Em Lamego, descobres hoje o que vais querer ouvir amanhã
Em 2016, o cartaz lamecense anunciava nomes como Surma, Luís Severo e 800 Gondomar. Nomes que apenas chegaram às rádios no ano seguinte e que só agora surgem nos cartazes dos maiores festivais de música. É nisto, explica Afonso, que o ZigurFest se diferencia. “Não estamos à procura de nomes que sabemos que vão chamar muita gente. Estamos à procura daquilo que as pessoas ainda não conhecem, o que é mais novo, o que está a despontar. Tentamos sempre antecipar. O nosso maior desgosto, enquanto programadores, é lançarmos um cartaz e vermos que um festival ali perto tem nomes iguais”, conclui, entre risos.

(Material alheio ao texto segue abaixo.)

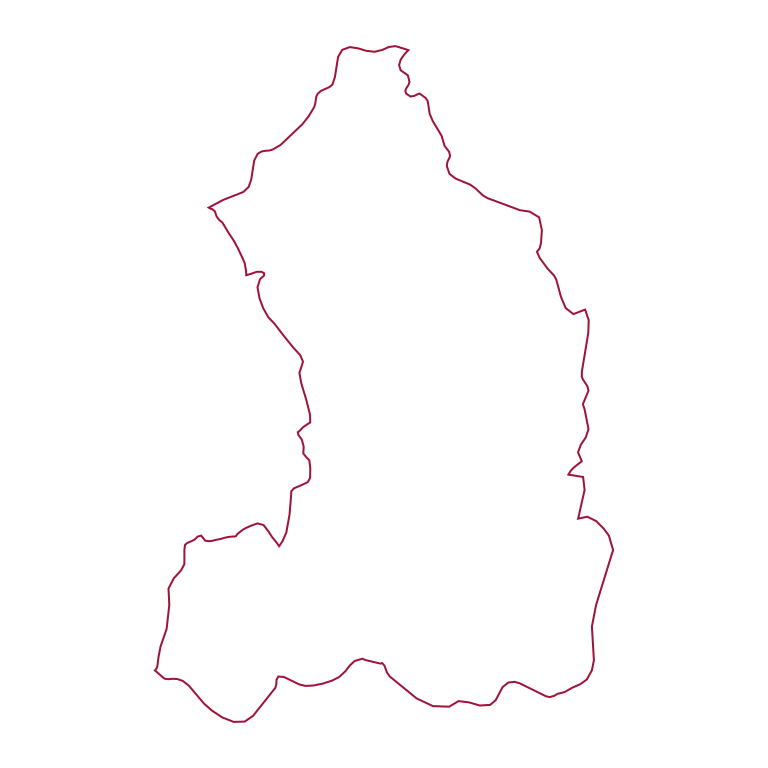 Eastern, Mercator projection
{"feature_id": "RWA-3493", "entity_name": "Eastern", "entity_type": "Province", "adm_level": 1, "iso_a3": "RWA", "parent_name": "Rwanda", "parent_adm1": "", "projection": "mercator", "projection_center": [30.365, -1.745], "detail": "fine", "context": "isolated", "style": "outline", "palette": "rose", "viewbox_px": 768, "rotation_deg": 0, "n_neighbors": 0, "source": "natural_earth", "source_scale": "10m", "svg_char_len": 3286}
<svg xmlns="http://www.w3.org/2000/svg" viewBox="0 0 768 768"><path d="M380.4,663.6L364.9,659.9L362.5,658.7L354.6,661.0L349.8,665.5L347.7,668.2L345.5,671.1L339.2,677.0L332.1,680.6L322.8,683.6L313.4,685.5L305.5,685.9L299.4,684.5L284.0,677.0L278.3,676.5L276.5,679.8L276.3,684.4L275.3,687.9L253.1,715.8L244.7,721.6L233.7,721.9L222.4,717.5L212.1,710.7L204.0,703.6L188.8,685.6L182.8,680.9L177.2,679.0L172.4,678.8L168.3,679.2L164.5,678.7L155.8,671.2L154.9,670.5L156.1,669.1L156.8,667.7L157.3,666.5L158.5,657.1L160.3,647.8L160.4,646.9L160.7,646.1L166.6,629.0L169.3,604.9L168.5,588.5L173.8,578.3L181.1,570.3L184.3,564.3L184.4,558.6L184.4,549.7L185.0,544.9L187.2,543.0L192.0,540.9L195.0,539.3L197.6,536.6L201.1,535.6L202.9,537.7L205.2,540.7L209.4,541.2L212.4,540.8L213.8,540.4L215.5,540.0L218.4,539.4L221.6,538.7L224.5,537.8L228.9,536.9L232.8,536.5L234.3,536.5L235.9,536.2L237.1,534.3L240.1,531.8L243.5,529.3L246.3,527.8L251.6,525.5L257.6,523.4L263.6,525.1L268.8,531.9L272.1,537.1L275.9,541.7L279.1,546.2L282.4,541.5L286.3,532.6L289.5,514.8L291.0,497.0L291.3,491.3L294.0,488.3L301.1,485.3L307.8,482.1L310.1,477.9L310.3,468.3L309.3,460.2L306.4,457.3L303.3,453.5L303.7,446.7L301.8,439.6L298.4,434.9L297.8,432.2L299.7,430.8L303.2,427.1L307.4,424.2L310.2,422.5L310.1,415.0L306.3,399.9L301.2,383.0L299.4,372.7L301.3,367.2L303.0,361.6L300.1,355.0L293.1,347.4L283.5,335.5L274.6,323.9L268.2,317.1L263.3,308.4L259.5,298.3L257.5,287.3L260.1,279.1L264.0,275.6L264.2,273.3L261.5,271.8L256.7,271.8L250.8,273.9L246.3,275.2L246.0,270.7L244.7,263.1L242.7,258.5L238.4,249.3L234.1,241.2L228.6,232.9L222.4,222.6L219.2,220.0L216.5,216.3L214.9,211.3L212.2,209.1L210.7,208.7L208.7,207.6L223.2,199.9L243.3,192.0L248.6,187.0L251.2,179.6L254.2,160.5L257.7,153.8L261.5,151.5L265.5,150.8L269.4,150.5L273.0,149.4L280.6,144.9L302.5,124.1L308.9,115.9L314.2,107.0L315.2,103.7L316.3,96.6L317.7,93.7L319.4,92.3L321.1,90.8L329.4,87.1L332.4,84.6L334.9,77.2L338.1,56.8L342.3,49.8L349.8,47.1L357.9,48.3L366.3,50.8L374.6,51.8L382.3,49.9L388.8,47.0L395.5,46.1L403.0,48.4L408.4,50.1L404.5,54.2L400.7,59.6L399.1,65.1L400.7,70.4L407.9,75.3L409.5,82.0L408.5,84.9L406.6,87.7L405.3,90.7L406.1,93.6L410.5,96.5L414.4,95.9L417.6,94.2L419.6,93.6L425.7,98.0L427.7,101.1L429.7,113.8L432.7,121.0L441.6,135.8L444.5,145.8L449.1,151.8L450.1,155.8L449.6,157.3L448.5,159.5L447.3,162.4L446.8,166.0L449.5,173.9L455.8,178.7L470.3,184.7L475.5,188.4L482.9,195.4L487.4,198.1L519.9,210.2L529.6,211.6L539.1,217.3L541.9,230.2L541.0,243.0L539.5,248.8L536.9,251.7L539.8,258.1L547.9,269.0L554.0,275.5L556.2,279.3L561.0,297.0L565.7,308.1L573.4,314.1L585.1,309.6L588.7,320.1L588.3,332.7L581.9,371.5L581.8,376.8L582.9,379.4L587.3,386.1L588.5,390.6L582.9,404.2L584.6,409.4L588.5,429.1L585.8,437.4L580.8,444.8L578.0,452.4L581.8,461.2L573.8,467.5L570.8,470.7L568.4,474.6L583.1,477.0L584.6,490.0L578.1,518.7L587.3,516.7L596.2,521.1L603.7,528.6L608.9,535.7L613.1,550.0L596.1,604.9L591.9,626.5L593.9,660.2L591.9,670.3L586.8,679.5L580.4,684.1L572.1,687.8L564.5,692.1L557.6,693.8L554.1,695.9L549.6,697.1L545.6,696.1L519.9,683.4L514.6,681.8L508.2,682.6L502.6,687.1L495.6,700.3L490.1,704.9L479.8,705.5L469.1,702.4L458.6,701.1L449.1,706.7L432.9,706.1L416.6,698.4L389.8,676.5L387.0,672.6L384.5,665.7L382.1,663.0L380.4,663.6Z" fill="none" stroke="#9f1239" stroke-width="2"/></svg>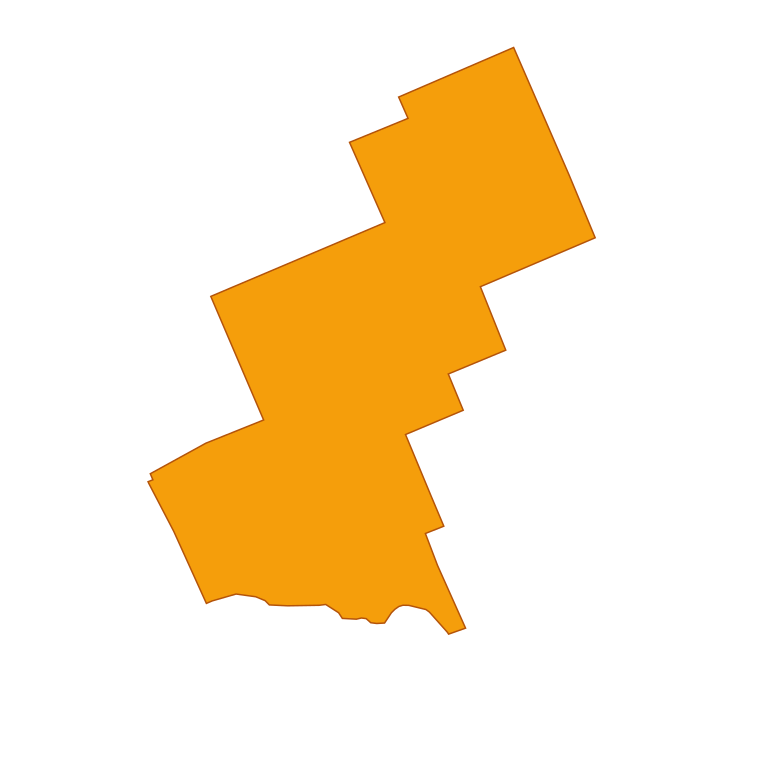 Oconto, Wisconsin, United States of America (Equal Earth projection), rotated 66°
{"feature_id": "52423323B46591064068205", "entity_name": "Oconto", "entity_type": "district", "adm_level": 2, "iso_a3": "USA", "parent_name": "United States of America", "parent_adm1": "Wisconsin", "projection": "equal_earth", "projection_center": [-88.069, 45.026], "detail": "fine", "context": "isolated", "style": "filled", "palette": "amber", "viewbox_px": 768, "rotation_deg": 66, "n_neighbors": 0, "source": "geoboundaries", "source_scale": "gbopen_adm2", "svg_char_len": 794}
<svg xmlns="http://www.w3.org/2000/svg" viewBox="0 0 768 768"><g transform="rotate(66 384 384)"><path d="M233.5,506.6L367.9,508.6L365.6,570.8L370.9,634.0L377.5,634.1L377.3,639.3L379.1,639.3L433.2,636.0L512.2,635.5L512.3,629.0L515.7,604.6L526.2,587.7L533.6,580.7L539.2,578.6L547.4,562.3L559.8,533.2L561.7,526.9L574.5,518.5L581.2,517.4L587.6,504.9L588.6,499.8L591.1,495.7L596.7,493.2L599.8,488.1L602.6,480.7L596.0,470.3L594.2,465.6L593.3,460.9L593.8,456.7L596.3,451.4L607.1,437.4L610.8,435.3L636.5,427.1L638.8,426.7L640.2,408.8L571.5,408.9L537.4,407.0L538.2,387.2L504.0,386.5L438.9,384.9L440.2,322.3L401.0,321.2L402.6,259.0L334.3,256.4L336.3,131.6L268.3,129.9L129.3,128.7L127.8,253.9L151.1,254.0L149.2,317.2L236.9,317.5L233.5,506.6Z" fill="#f59e0b" stroke="#b45309" stroke-width="1.5"/></g></svg>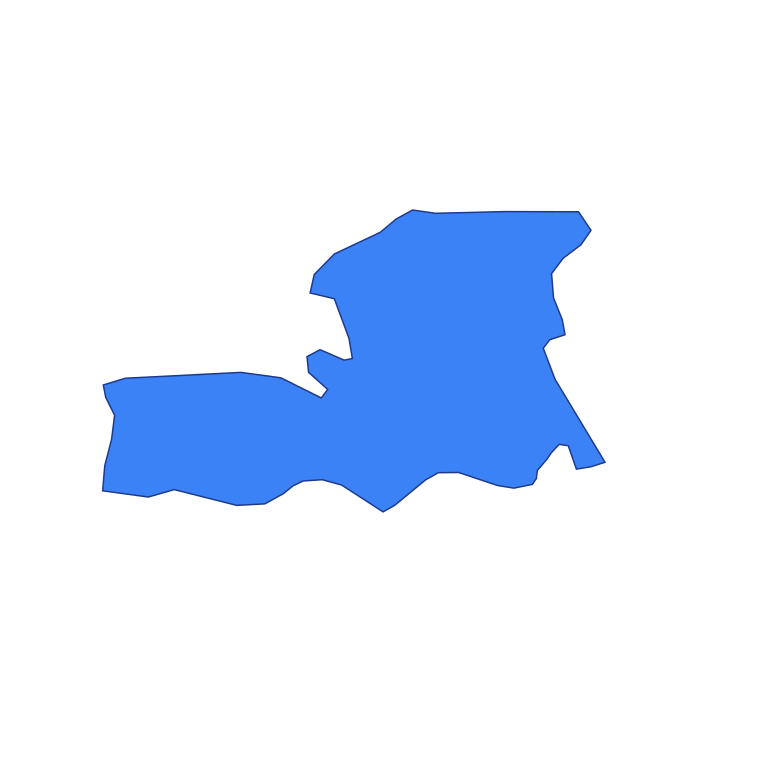 map outline of Mangrove Cay (Albers equal-area conic projection), rotated 217°
{"feature_id": "BHS-5021", "entity_name": "Mangrove Cay", "entity_type": "District", "adm_level": 1, "iso_a3": "BHS", "parent_name": "The Bahamas", "parent_adm1": "", "projection": "albers", "projection_center": [-77.793, 24.142], "detail": "fine", "context": "isolated", "style": "filled", "palette": "blue", "viewbox_px": 768, "rotation_deg": 217, "n_neighbors": 0, "source": "natural_earth", "source_scale": "10m", "svg_char_len": 939}
<svg xmlns="http://www.w3.org/2000/svg" viewBox="0 0 768 768"><g transform="rotate(217 384 384)"><path d="M332.3,638.6L311.2,631.3L310.5,613.8L316.6,592.2L316.6,573.0L300.3,554.7L280.4,542.7L269.1,532.3L278.3,519.1L278.3,508.4L250.2,490.7L160.4,454.5L168.9,442.5L179.1,431.8L199.7,445.6L207.8,441.2L209.0,429.7L208.6,422.2L209.5,407.3L205.4,400.1L205.1,393.1L217.6,379.0L232.2,371.3L271.2,358.2L287.3,345.8L293.1,332.4L302.4,293.7L307.8,281.3L357.1,277.8L375.7,270.4L390.2,257.9L395.3,248.0L398.4,235.8L407.0,216.6L428.6,198.4L488.0,173.4L504.2,151.9L544.4,129.4L557.8,150.6L568.3,175.9L580.3,196.9L598.0,205.7L607.6,214.3L594.0,233.0L505.2,307.2L470.0,326.9L425.7,335.1L425.7,345.8L451.3,347.9L462.0,359.6L455.7,372.9L430.2,379.1L424.6,385.3L439.6,399.5L475.0,422.2L497.8,412.2L505.6,429.5L501.9,458.0L478.3,502.9L473.5,523.3L465.9,540.1L445.5,551.4L391.4,594.3L332.3,638.6Z" fill="#3b82f6" stroke="#1e3a8a" stroke-width="1.5"/></g></svg>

E quem vai pela música nova acaba por, inevitavelmente, descobrir uma nova cidade. Há palcos espalhados por todo o lado e as pessoas encontram música a acontecer “em sítios completamente inesperados”, revela o director. “Nós fazemos as pessoas circular pela cidade, o que difere muito do que se vê nos outros festivais, em que as pessoas estão sentadas em algum sítio a beber cerveja e à espera dos concertos. Fazemos as pessoas mexer-se. E isso não só é bom para o turismo como é bom para a saúde das pessoas porque a cidade tem uma topografia acidentada”, ri-se.
Brincadeiras à parte, Afonso sabe que, em Lamego, há um antes e um depois do ZigurFest. “A cidade estava um bocado esquecida. Culturalmente, nos meios de comunicação, estava resumida aos programas de domingo à tarde. Agora começa a ser cada vez mais procurada por artistas. Tenho imensas solicitações de músicos que querem apresentar o seu trabalho lá.” Procuram o festival pelo ambiente e pela proximidade, que não só é boa para o artista em palco, como para os aspirantes fora dele: “Nós nunca vamos ter grades, queremos que haja proximidade. Não só pelo artista, que pode interagir, mas também pelo público que pensa ‘Eu podia estar ali’.”
Mas nem só de música se faz este festival. Há uma ZONA (Residências Artísticas de Lamego) pronta a receber artistas durante duas ou três semanas para produzirem trabalhos a apresentar no festival — instalações artísticas, pintura, videoarte, entre outros. E, neste momento, estão em open call.
Fazer a festa com 25.000 euros (e muito trabalho nos bastidores)
A edição deste ano, que conta com mais de 20 artistas espalhados por mais de 10 palcos, custou 25.000 euros. Um valor pelo menos 10.000 euros abaixo do “valor real” do festival. “Há um esforço muito grande nosso e das nossas famílias em apoiar o festival de formas, às vezes, não monetárias, mas com voluntariado e fornecendo materiais”, conta o jovem ao P3.
Do cartaz, o director destaca Allen Halloween, “um dos rappers e produtores mais genuínos no hip-hop português”, David Bruno, o herói do kitsch que canta odes a Vila Nova de Gaia, Savage Ohms, as quatro mulheres do kraut rock e “uma das decisões mais rápidas para este cartaz”, Mutual, “um dos segredos mais bem guardados do techno português”, e Bardino, um dos artistas lançados pela ZigurArtists. Mas também lá estará Mathilda — que o P3 já conheceu —, Dullmea, Mazarin, Sereias, André Gonçalves, entre outros.
E vai haver aquecimento para a festa: Joana Guerra, Lyfe, Nu (que também vão a Lamego) e Moreno Ácido fazem a festa no Maus Hábitos, a 27 de Julho. Quase um mês mais tarde, Baleia Baleia Baleia e 2Jack4u (que encerram o festival) actuam nas Damas, em Lisboa, a 18 de Agosto. Ambos locais onde o colectivo tem residência trimestral e bimensal, respectivamente, e nos quais vão apresentando as mais recentes descobertas musicais.
Desde 2011, o ZigurFest já deu ao interior 120 concertos e, em 2017, receberam 3500 espectadores.